[APPLY WHAT YOU READ]:
1 > According to the news article about the Central West End, how long after Megan Boken's murder does Anna Forder still pay her respects?
2 > Reproduce the news article about the Central West End word for word, between "By Casey Nolen" and "said Anna Forder.", inclusive.
3 > Carry on the news article about the Central West End from where it stops.

[DOCUMENT PASSAGE]:
- - -

By Casey Nolen
ST. LOUIS (KSDK) - It was a shocking crime. Megan Boken, was shot to death in a robbery attempt in the Central West End over the summer.
On Wednesday night we got word the Central West End is going to a high-tech neighborhood watch and getting dozens of new security cameras, largely paid for by what you may call a very wealthy neighbor.
The Central West End is not only home to restaurants and shops and nice homes, but also Barnes-Jewish Hospital and the Washington University Medical Center. The way they see it, they've got a lot to protect in the neighborhood.
She didn't know the 23-year-old who police say was shot for her cell phone.
"I mean I was there when she was shot. I was sitting there in my apartment working on my computer when this poor young woman was shot," said Anna Forder.
But Forder still pays her respects to Boken four months after she was murdered less than one block from her apartment.
"I feel very sad for her family and for her and for her life," said Forder.
Her death on a sunny Saturday afternoon shocked many, and spurred the neighborhood where it happened to take action, installing more security cameras with a goal of 90 in the next few years.

- - -

Saved data entries:
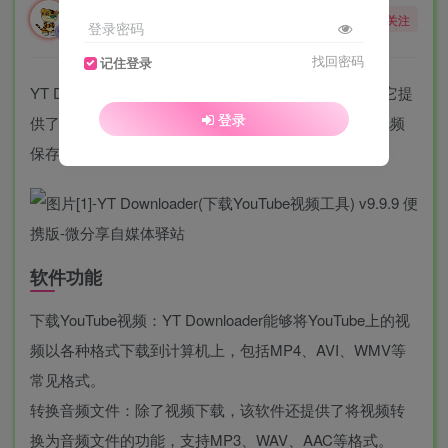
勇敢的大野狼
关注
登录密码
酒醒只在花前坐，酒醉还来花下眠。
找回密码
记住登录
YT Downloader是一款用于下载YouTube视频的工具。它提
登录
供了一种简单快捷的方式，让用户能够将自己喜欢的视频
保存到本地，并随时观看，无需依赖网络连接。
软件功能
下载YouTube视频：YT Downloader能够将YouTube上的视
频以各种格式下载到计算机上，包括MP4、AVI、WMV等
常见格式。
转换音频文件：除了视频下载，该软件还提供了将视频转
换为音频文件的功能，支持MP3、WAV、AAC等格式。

- - -

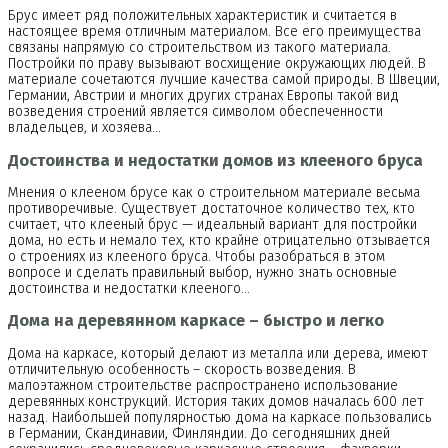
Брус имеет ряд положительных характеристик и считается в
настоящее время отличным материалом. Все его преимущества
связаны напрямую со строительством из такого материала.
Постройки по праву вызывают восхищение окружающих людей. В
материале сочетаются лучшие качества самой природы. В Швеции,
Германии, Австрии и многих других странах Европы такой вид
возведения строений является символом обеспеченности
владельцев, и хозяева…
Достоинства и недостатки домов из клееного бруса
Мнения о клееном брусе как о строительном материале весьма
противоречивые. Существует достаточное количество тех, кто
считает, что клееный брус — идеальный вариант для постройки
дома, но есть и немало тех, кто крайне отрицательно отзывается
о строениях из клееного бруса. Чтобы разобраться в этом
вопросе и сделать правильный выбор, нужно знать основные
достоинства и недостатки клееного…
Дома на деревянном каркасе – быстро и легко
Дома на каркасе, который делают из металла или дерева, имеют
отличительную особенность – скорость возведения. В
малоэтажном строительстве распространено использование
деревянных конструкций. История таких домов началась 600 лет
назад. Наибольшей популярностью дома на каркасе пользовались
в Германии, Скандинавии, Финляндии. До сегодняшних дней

- - -

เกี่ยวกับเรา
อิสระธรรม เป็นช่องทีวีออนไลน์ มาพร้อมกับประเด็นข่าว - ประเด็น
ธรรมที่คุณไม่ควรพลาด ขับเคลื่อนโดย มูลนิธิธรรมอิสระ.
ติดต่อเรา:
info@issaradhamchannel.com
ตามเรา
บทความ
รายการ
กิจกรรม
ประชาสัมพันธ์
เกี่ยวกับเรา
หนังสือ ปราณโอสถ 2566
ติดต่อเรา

- - -

[RESPONSES FOR EACH TASK]:
1 > Four months after she was murdered.

2 >
By Casey Nolen
ST. LOUIS (KSDK) - It was a shocking crime. Megan Boken, was shot to death in a robbery attempt in the Central West End over the summer.
On Wednesday night we got word the Central West End is going to a high-tech neighborhood watch and getting dozens of new security cameras, largely paid for by what you may call a very wealthy neighbor.
The Central West End is not only home to restaurants and shops and nice homes, but also Barnes-Jewish Hospital and the Washington University Medical Center. The way they see it, they've got a lot to protect in the neighborhood.
She didn't know the 23-year-old who police say was shot for her cell phone.
"I mean I was there when she was shot. I was sitting there in my apartment working on my computer when this poor young woman was shot," said Anna Forder.

3 >
But now the program should be complete by spring with Washington University's Medical Center paying for more than half the cost. It's a partnership with the Central West End's Neighborhood Security Initiative, which already pays for extra police patrols, and is credited with slashing crime in half since it started in 2008.
Washington University says the neighborhood is on track to have the fewer of crimes in 2012 than it has in decades. Still, the dozens of cameras are a priority.
[Reporter]: "It seems like a lot of security for one neighborhood?
"It is. But it's the right steps to make. We have millions of dollars that have been invested in the Central West End and we want to make sure that that investment continues and that those investments are protected," said Brooks Goedeker with the Washington University Medical Center.
"I'm sad that our society has come to that we have to have cameras to watch each other. Isn't that a sad way to live," said Forder.
The $750,000 program should be up and running by April.